Provided information:
* * * * * * * * *

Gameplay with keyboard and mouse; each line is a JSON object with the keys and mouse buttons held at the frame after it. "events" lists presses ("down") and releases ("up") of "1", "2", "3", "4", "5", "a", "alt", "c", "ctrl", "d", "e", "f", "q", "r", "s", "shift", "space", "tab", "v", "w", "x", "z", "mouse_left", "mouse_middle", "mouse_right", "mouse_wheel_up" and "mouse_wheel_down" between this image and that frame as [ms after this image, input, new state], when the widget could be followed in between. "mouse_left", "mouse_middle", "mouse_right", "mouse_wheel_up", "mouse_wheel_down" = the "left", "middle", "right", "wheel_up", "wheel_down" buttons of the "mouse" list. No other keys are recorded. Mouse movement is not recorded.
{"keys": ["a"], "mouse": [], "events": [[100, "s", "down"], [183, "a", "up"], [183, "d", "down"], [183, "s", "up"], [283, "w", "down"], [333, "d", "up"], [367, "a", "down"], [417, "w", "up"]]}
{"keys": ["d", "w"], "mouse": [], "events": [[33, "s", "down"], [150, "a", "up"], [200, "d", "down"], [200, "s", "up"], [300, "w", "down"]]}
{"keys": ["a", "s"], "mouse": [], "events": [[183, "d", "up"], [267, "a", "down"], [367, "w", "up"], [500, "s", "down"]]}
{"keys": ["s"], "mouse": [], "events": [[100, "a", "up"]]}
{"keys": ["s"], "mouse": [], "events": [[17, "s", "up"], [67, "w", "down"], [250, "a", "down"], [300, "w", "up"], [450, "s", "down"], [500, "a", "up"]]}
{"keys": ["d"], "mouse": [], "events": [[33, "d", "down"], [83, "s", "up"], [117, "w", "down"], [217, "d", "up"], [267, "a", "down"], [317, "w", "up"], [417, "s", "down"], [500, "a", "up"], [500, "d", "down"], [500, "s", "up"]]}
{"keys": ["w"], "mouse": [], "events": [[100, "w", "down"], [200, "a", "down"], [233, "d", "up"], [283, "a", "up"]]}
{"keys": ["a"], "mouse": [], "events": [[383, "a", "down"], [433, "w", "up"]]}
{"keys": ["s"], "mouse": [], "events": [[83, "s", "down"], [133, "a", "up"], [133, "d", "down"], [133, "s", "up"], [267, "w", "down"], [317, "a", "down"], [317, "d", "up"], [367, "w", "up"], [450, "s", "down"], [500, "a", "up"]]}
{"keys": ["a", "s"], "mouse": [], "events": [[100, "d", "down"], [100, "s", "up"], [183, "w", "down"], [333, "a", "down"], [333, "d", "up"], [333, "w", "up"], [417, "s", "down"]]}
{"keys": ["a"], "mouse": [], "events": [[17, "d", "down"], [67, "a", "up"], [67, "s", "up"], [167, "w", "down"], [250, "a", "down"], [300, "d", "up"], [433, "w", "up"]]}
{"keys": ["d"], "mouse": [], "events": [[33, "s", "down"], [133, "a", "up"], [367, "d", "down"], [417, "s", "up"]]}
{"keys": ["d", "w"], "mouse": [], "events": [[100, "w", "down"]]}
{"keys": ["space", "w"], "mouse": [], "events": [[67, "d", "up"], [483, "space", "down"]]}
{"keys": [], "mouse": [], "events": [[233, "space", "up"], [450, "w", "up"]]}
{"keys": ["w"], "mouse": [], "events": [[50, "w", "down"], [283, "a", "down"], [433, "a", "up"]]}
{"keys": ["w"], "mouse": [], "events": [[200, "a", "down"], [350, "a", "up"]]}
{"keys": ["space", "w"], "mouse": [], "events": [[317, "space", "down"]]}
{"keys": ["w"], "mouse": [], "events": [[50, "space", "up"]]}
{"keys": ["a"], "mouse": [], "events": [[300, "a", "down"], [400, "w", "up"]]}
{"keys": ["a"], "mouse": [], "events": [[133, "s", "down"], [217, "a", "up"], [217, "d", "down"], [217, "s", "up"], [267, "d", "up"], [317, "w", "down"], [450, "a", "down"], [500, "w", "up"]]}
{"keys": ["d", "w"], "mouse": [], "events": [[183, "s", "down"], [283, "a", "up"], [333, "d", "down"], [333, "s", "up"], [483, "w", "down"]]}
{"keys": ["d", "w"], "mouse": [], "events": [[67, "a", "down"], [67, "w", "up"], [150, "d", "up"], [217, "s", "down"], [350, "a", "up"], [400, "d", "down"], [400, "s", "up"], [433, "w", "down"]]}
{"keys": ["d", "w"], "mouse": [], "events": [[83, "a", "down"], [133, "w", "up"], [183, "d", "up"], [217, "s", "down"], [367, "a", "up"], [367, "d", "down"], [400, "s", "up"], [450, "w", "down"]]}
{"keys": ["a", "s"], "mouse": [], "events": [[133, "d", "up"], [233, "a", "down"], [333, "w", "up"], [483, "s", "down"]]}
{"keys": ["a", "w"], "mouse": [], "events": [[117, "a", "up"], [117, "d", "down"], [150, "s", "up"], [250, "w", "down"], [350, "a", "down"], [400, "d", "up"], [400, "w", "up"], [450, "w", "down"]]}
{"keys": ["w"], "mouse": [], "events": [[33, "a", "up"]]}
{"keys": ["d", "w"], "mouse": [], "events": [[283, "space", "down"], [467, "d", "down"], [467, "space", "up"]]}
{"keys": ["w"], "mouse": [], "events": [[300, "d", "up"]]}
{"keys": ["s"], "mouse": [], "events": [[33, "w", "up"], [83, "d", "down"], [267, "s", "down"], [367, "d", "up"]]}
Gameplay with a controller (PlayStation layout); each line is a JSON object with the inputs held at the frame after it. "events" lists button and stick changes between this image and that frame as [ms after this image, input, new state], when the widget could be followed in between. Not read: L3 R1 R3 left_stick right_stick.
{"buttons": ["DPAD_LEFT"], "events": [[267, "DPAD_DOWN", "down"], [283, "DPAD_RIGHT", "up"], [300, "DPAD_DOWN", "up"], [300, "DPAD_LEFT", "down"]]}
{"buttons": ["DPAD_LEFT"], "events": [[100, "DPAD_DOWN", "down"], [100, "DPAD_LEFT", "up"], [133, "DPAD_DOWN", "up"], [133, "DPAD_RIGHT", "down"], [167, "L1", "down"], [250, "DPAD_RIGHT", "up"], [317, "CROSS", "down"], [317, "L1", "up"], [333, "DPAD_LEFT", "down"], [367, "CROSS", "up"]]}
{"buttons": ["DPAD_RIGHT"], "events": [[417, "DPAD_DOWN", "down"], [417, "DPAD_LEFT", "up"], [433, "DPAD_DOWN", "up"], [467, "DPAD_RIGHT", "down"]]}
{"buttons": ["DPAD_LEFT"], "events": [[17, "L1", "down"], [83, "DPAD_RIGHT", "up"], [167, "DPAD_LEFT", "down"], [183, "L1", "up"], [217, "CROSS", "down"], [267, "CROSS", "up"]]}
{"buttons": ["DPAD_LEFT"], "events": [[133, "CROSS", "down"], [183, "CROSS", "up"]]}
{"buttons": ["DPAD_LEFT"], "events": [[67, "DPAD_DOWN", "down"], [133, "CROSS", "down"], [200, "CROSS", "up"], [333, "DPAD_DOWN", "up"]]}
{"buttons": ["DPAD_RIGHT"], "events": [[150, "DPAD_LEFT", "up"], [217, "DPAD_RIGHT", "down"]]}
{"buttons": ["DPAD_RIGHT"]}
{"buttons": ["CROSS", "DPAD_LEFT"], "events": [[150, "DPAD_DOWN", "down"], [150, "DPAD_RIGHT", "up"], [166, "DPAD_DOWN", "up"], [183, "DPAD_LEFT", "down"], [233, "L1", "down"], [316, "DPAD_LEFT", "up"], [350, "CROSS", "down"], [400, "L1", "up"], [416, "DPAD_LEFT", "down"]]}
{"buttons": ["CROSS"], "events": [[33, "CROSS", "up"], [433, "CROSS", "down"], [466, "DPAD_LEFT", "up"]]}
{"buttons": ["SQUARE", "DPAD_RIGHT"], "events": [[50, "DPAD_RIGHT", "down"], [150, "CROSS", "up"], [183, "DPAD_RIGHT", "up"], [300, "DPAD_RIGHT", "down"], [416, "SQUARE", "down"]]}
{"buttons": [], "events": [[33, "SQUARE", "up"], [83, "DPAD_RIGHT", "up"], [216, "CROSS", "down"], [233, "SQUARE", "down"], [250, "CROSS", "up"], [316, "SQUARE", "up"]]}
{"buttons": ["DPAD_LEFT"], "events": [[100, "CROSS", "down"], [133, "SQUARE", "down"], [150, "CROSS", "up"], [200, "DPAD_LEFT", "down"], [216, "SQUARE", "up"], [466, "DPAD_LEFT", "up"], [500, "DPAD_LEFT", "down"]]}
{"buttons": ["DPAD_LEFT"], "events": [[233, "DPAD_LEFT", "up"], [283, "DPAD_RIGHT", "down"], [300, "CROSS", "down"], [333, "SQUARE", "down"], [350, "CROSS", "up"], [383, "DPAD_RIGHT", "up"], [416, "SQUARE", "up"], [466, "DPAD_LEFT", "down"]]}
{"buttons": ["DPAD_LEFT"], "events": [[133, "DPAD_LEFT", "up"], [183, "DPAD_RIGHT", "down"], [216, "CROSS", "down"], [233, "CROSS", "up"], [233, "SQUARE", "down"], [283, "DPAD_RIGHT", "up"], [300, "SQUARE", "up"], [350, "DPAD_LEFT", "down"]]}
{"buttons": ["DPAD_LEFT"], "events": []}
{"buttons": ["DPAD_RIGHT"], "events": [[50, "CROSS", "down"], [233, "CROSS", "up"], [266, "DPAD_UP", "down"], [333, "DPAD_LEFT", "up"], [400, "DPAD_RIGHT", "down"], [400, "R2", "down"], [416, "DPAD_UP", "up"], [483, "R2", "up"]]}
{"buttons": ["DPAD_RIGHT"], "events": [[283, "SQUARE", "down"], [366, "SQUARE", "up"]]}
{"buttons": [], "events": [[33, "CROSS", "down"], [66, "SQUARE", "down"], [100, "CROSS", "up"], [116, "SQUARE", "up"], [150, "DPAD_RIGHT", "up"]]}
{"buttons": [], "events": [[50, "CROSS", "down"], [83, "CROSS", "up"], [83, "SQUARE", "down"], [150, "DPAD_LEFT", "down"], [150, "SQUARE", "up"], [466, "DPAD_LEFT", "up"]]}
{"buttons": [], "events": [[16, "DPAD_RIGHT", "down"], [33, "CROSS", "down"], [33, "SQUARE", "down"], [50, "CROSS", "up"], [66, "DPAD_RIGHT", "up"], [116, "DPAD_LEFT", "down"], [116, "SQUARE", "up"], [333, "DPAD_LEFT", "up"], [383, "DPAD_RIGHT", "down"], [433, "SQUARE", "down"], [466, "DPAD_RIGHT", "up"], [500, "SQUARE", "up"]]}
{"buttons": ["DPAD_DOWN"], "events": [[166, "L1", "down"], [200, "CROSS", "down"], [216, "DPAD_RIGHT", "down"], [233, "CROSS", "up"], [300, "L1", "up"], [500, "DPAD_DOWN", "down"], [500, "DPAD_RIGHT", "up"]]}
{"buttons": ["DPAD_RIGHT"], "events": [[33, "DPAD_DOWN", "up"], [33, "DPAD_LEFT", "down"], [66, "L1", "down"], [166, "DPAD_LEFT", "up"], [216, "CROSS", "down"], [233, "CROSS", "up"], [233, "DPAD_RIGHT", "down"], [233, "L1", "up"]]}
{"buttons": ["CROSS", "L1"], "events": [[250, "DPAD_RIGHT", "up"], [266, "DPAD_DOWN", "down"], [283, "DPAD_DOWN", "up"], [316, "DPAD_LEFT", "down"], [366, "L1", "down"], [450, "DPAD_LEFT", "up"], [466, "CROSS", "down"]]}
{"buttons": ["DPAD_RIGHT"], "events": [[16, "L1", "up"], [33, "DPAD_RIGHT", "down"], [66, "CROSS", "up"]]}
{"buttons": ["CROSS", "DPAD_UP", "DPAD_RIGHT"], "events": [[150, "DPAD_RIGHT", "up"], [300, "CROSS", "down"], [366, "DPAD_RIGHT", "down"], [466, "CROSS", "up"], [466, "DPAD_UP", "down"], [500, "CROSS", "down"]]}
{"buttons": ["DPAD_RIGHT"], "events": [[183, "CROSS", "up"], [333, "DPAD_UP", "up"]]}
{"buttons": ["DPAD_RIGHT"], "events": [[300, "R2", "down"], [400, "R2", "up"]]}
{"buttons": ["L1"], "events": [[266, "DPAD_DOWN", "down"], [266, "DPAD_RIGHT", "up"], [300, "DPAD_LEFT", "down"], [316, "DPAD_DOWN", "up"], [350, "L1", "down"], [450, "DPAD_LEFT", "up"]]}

* * * * * * * * *

Exercise instructions: Scan the material above for lines holding "JSON" and copy each of them.

Result for this exercise:
Gameplay with keyboard and mouse; each line is a JSON object with the keys and mouse buttons held at the frame after it. "events" lists presses ("down") and releases ("up") of "1", "2", "3", "4", "5", "a", "alt", "c", "ctrl", "d", "e", "f", "q", "r", "s", "shift", "space", "tab", "v", "w", "x", "z", "mouse_left", "mouse_middle", "mouse_right", "mouse_wheel_up" and "mouse_wheel_down" between this image and that frame as [ms after this image, input, new state], when the widget could be followed in between. "mouse_left", "mouse_middle", "mouse_right", "mouse_wheel_up", "mouse_wheel_down" = the "left", "middle", "right", "wheel_up", "wheel_down" buttons of the "mouse" list. No other keys are recorded. Mouse movement is not recorded.
Gameplay with a controller (PlayStation layout); each line is a JSON object with the inputs held at the frame after it. "events" lists button and stick changes between this image and that frame as [ms after this image, input, new state], when the widget could be followed in between. Not read: L3 R1 R3 left_stick right_stick.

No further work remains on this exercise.